### AIM OF THE TASK
Each entry below is to be returned exactly, with any pictures left out.
·····
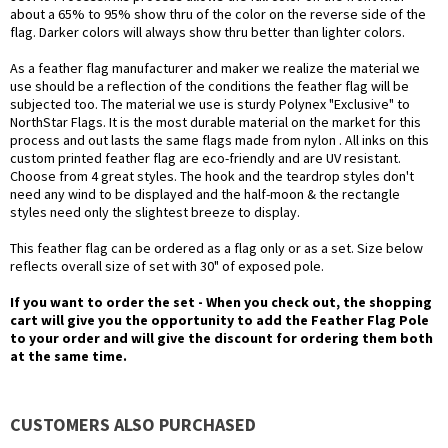
about a 65% to 95% show thru of the color on the reverse side of the
flag. Darker colors will always show thru better than lighter colors.
As a feather flag manufacturer and maker we realize the material we
use should be a reflection of the conditions the feather flag will be
subjected too. The material we use is sturdy Polynex "Exclusive" to
NorthStar Flags. It is the most durable material on the market for this
process and out lasts the same flags made from nylon . All inks on this
custom printed feather flag are eco-friendly and are UV resistant.
Choose from 4 great styles. The hook and the teardrop styles don't
need any wind to be displayed and the half-moon & the rectangle
styles need only the slightest breeze to display.
This feather flag can be ordered as a flag only or as a set. Size below
reflects overall size of set with 30" of exposed pole.
If you want to order the set - When you check out, the shopping
cart will give you the opportunity to add the Feather Flag Pole
to your order and will give the discount for ordering them both
at the same time.
CUSTOMERS ALSO PURCHASED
·····
### FINAL ANSWER
about a 65% to 95% show thru of the color on the reverse side of the
flag. Darker colors will always show thru better than lighter colors.
As a feather flag manufacturer and maker we realize the material we
use should be a reflection of the conditions the feather flag will be
subjected too. The material we use is sturdy Polynex "Exclusive" to
NorthStar Flags. It is the most durable material on the market for this
process and out lasts the same flags made from nylon . All inks on this
custom printed feather flag are eco-friendly and are UV resistant.
Choose from 4 great styles. The hook and the teardrop styles don't
need any wind to be displayed and the half-moon & the rectangle
styles need only the slightest breeze to display.
This feather flag can be ordered as a flag only or as a set. Size below
reflects overall size of set with 30" of exposed pole.
If you want to order the set - When you check out, the shopping
cart will give you the opportunity to add the Feather Flag Pole
to your order and will give the discount for ordering them both
at the same time.
CUSTOMERS ALSO PURCHASED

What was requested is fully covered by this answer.